Das aufgeschobene Leben

Zurück in der Heimatstadt trifft Dita Ota B. Kraus wieder, den sie schon im Ghetto Theresienstadt kennengelernt hat. Sie heiraten kurz darauf. "Ich hätte niemals mit einem Mann zusammensein können, der das alles nicht erlebt hat. Wir haben danach noch sehr oft und sehr viel über die Zeit gesprochen." Dita und Ota gründen eine Familie, wandern nach Israel aus und arbeiten als Lehrer. Für ihre vier Urenkel hat Dita ein Buch geschrieben: "Mein aufgeschobenes Leben", das bald auch auf Tschechisch erscheint. 1999 kommt Dita das erste Mal nach Deutschland zurück, um das Grab ihrer Mutter zu besuchen. Sie weiß nur ungefähr, wo sie auf dem Friedhof am Rand des ehemaligen Kasernenkomplexes begraben ist. "Hier und da gab es Reihen mit Grabsteinen. Da war jemand am 27. Juni gestorben und dann habe ich zwei Gräber weiter gezählt und beschlossen, hier liegt meine Mutter."
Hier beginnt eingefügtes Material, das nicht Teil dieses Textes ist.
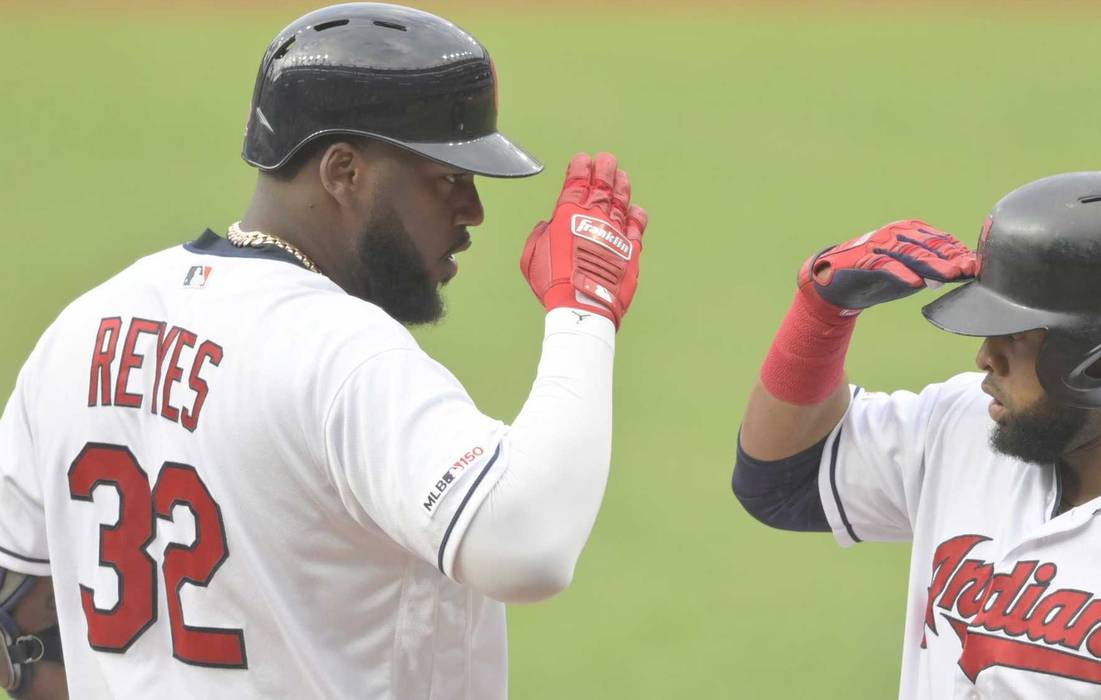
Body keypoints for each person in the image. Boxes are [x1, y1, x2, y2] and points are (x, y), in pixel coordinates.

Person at [0, 4, 647, 698]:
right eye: (446, 178)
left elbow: (21, 624)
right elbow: (528, 547)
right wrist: (585, 309)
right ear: (344, 172)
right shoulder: (343, 354)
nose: (473, 211)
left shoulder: (84, 328)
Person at [733, 172, 1101, 698]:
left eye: (1017, 336)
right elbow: (782, 480)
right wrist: (821, 317)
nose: (984, 356)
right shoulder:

Seitdem ist sie schon öfter nach Deutschland gekommen. Jeder ihrer Besuche ist mit Trauer verbunden, aber auch mit zunehmender Fassungslosigkeit: "Zuerst hatte ich keine Wut und keinen Zorn", sagt Dita. "Ich dachte mir, so wars nun mal." Warum das alles geschehen ist, fragt sie sich erst viele Jahre später. "Wie konnte ein Mensch durch die Gucklöcher der Gaskammer schauen und die Mütter beobachten, wie sie ersticken mit ihren Babys? Je älter ich werde, desto unverständlicher ist es mir. Wie konnte das passieren?"